Nordkorea droht mit Vergeltung
Strafe wegen Militärmanöver

Seoul/Osan. Nach dem Beginn eines gemeinsamen Militärmanövers der Vereinigten Staaten mit Südkorea hat Nordkorea seinen Ton verschärft. Ein Sprecher der im Grenzort Panmunjom stationierten Einheit der nordkoreanischen Volksarmee drohte am Dienstag wegen der Übungen im Nachbarland mit "schonungsloser Vergeltung und Bestrafung". Wie die Maßnahmen aussehen sollen, blieb unklar. Der nordkoreanische Armeesprecher unterstellte den USA wie üblich, durch ihr Manöver mit Südkorea einen Angriff vorzubereiten. Ungeachtet der zunehmenden Drohungen Nordkoreas betonte der Befehlshaber des Pazifikkommandos der USA, Harry Harris, wie wichtig eine diplomatische Lösung in dem Konflikt sei.
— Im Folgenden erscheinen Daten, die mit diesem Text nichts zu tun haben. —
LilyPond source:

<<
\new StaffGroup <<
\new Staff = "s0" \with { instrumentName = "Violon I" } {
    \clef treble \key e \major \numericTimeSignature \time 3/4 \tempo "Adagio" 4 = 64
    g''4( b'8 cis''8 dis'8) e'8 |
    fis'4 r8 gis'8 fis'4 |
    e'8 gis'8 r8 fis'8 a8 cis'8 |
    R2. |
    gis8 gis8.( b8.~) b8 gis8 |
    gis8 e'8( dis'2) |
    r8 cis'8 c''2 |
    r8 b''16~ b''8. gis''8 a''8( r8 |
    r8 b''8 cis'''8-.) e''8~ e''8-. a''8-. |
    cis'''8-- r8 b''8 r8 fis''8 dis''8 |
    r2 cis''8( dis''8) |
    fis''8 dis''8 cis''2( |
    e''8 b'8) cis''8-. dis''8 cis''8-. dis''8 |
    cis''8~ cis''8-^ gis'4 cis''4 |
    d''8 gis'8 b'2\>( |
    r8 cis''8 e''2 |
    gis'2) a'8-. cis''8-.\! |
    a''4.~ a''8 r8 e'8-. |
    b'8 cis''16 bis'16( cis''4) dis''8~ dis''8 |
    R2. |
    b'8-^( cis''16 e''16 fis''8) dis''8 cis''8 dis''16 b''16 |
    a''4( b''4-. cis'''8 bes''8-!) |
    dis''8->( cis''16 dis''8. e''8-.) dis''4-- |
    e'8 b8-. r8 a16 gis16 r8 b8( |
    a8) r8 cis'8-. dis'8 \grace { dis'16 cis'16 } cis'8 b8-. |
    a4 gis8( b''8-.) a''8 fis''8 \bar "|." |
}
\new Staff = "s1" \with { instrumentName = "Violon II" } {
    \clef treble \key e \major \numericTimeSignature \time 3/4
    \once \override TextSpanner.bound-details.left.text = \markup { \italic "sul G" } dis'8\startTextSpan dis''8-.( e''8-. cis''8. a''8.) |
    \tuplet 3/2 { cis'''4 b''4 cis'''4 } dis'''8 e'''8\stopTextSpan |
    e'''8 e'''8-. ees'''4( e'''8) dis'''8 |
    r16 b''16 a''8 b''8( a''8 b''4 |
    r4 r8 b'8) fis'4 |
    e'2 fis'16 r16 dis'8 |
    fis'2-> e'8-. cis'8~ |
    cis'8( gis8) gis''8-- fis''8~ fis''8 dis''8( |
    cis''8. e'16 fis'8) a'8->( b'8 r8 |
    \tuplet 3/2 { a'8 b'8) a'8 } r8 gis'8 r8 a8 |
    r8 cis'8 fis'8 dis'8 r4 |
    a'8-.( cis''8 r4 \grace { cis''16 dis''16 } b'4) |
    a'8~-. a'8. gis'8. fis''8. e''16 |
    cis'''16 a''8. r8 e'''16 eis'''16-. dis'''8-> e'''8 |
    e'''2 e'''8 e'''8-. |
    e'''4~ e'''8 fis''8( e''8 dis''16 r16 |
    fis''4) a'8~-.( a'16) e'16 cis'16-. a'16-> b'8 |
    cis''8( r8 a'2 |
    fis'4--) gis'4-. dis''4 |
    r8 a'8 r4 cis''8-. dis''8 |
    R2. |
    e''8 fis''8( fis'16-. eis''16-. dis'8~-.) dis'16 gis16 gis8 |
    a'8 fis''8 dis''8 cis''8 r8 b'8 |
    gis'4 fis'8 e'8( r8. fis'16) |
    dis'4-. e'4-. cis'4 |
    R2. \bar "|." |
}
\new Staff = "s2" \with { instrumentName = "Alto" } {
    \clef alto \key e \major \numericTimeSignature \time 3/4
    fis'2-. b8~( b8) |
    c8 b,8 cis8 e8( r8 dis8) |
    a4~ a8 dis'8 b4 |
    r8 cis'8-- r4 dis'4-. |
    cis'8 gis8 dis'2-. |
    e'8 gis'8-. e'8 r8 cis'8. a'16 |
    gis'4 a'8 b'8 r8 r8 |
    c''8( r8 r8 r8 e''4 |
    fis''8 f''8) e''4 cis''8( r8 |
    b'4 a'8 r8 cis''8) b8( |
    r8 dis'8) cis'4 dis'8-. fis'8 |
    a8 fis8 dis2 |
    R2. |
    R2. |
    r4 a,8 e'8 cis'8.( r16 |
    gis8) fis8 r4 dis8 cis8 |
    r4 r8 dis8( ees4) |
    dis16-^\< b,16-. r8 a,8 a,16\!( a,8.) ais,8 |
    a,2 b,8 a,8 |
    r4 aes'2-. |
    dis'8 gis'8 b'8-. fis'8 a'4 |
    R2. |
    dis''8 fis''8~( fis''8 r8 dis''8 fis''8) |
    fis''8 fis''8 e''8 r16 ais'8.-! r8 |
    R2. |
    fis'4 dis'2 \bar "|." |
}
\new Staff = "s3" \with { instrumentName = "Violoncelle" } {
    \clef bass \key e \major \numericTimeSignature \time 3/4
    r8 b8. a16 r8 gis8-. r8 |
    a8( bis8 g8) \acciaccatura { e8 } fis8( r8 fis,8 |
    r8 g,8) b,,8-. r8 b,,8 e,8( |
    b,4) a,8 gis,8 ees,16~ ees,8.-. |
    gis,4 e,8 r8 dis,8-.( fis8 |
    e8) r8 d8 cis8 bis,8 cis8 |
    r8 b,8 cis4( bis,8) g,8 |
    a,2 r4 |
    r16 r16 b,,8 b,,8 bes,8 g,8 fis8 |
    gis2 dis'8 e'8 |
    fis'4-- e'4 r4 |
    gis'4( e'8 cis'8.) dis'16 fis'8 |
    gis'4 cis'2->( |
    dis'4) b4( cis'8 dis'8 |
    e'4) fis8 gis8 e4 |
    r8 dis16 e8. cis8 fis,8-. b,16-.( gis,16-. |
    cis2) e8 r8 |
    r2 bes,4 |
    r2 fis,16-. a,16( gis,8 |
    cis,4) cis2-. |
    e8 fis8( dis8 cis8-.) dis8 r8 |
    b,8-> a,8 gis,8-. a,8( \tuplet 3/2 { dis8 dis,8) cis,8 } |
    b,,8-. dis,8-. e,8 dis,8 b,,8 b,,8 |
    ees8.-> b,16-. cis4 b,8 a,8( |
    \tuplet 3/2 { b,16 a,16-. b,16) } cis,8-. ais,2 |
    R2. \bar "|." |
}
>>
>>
Vor dem Hintergrund des Konflikts mit Nordkorea haben die USA Sanktionen gegen 16 russische und chinesische Einrichtungen verhängt. Das Finanzministerium erklärte am Dienstag, sie würden beschuldigt, indirekt Nordkoreas nukleares und ballistisches Raketenprogramm unterstützt zu haben. "Es ist inakzeptabel, dass Firmen und Einzelpersonen in Russland, China und anderswo Nordkorea helfen, Einkommen zu generieren, mit dem Massenvernichtungswaffen hergestellt werden und die Region destabilisiert wird", erklärte US-Finanzminister Steven Mnuchin. Die US-Sanktionen frieren das Guthaben der Betroffenen in den USA ein. Zudem verbieten sie amerikanischen Unternehmen und Personen, mit ihnen Handel zu treiben.